Originally for the big screen
“Juan de la Cruz,” a creation of Rondel Lindayag and Dindo Perez, first aired on the Kapamilya channel on February 4. It was originally conceived as a movie for the 2012 Metro Manila Film Festival. In August 2012, ABS-CBN business unit and Dreamscape head Deo Endrinal announced it would be serialized, with Martin and Gonzalez in the lead; Malou Sevilla would be at the helm.
Martin plays Juan, an orphan brought up by a priest who nurtured his faith in God. Unknown to Juan, he is the son of King Aswang and is prophesied to lead his minions and eventually take over the world.

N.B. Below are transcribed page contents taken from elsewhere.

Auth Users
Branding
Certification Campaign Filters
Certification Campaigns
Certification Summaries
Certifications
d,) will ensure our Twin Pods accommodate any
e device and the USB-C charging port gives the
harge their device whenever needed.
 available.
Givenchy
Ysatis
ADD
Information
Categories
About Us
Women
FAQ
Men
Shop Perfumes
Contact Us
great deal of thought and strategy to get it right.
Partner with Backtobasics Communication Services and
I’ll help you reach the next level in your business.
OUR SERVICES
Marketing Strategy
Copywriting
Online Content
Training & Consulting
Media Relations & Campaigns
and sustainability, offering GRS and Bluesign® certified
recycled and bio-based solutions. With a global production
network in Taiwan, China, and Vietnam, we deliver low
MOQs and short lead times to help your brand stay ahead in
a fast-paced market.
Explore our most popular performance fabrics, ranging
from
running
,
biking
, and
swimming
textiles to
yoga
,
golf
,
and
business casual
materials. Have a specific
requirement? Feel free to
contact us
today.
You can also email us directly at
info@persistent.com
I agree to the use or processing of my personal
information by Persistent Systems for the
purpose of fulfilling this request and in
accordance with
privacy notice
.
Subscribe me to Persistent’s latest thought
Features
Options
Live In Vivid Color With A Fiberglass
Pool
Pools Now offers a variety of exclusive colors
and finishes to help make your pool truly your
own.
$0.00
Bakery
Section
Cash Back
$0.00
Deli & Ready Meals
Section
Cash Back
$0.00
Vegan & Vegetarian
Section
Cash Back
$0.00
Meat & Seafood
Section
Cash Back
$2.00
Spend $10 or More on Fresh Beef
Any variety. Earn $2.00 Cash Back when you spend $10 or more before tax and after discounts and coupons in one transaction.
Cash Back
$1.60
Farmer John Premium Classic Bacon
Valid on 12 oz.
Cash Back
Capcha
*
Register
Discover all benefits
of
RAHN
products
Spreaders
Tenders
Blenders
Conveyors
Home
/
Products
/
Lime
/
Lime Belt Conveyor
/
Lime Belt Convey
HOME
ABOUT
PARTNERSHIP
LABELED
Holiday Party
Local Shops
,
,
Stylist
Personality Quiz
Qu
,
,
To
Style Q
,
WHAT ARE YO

As an adult, he becomes the leader of the Kapatiran, a group seeking to destroy the Aswang colony, after he discovers that his biological mother is one of the Guardians, a group of human defenders against evil forces.
The show culminates in an epic battle between good and evil, with Juan attempting to defy the prophecy.
After only three weeks of airing, “Juan de la Cruz” became one of the most successful local fantasy dramas. In a survey released by Kantar Media in February, it registered a high of 42.6-percent viewership.
Endrinal attributed the program’s success to the effort of its creative team to make sure it “catered to audiences of all ages.”
He said, “While the creatives made sure it talked to 5-year-old kids while writing the script, they likewise saw to it that the show appealed to older viewers. Beneath the tale of the Tagabantay battling the Aswang lies a compelling family story, peppered with romance and adventure.”
Endrinal added, “Through the show, we tried to showcase the values inherent in everyday Filipino heroes—courage, sense of justice, wisdom, faith and fortitude. As we aptly put it in our finale script, we’re all heroes because every Filipino is a Juan de la Cruz, ang Tagabantay.”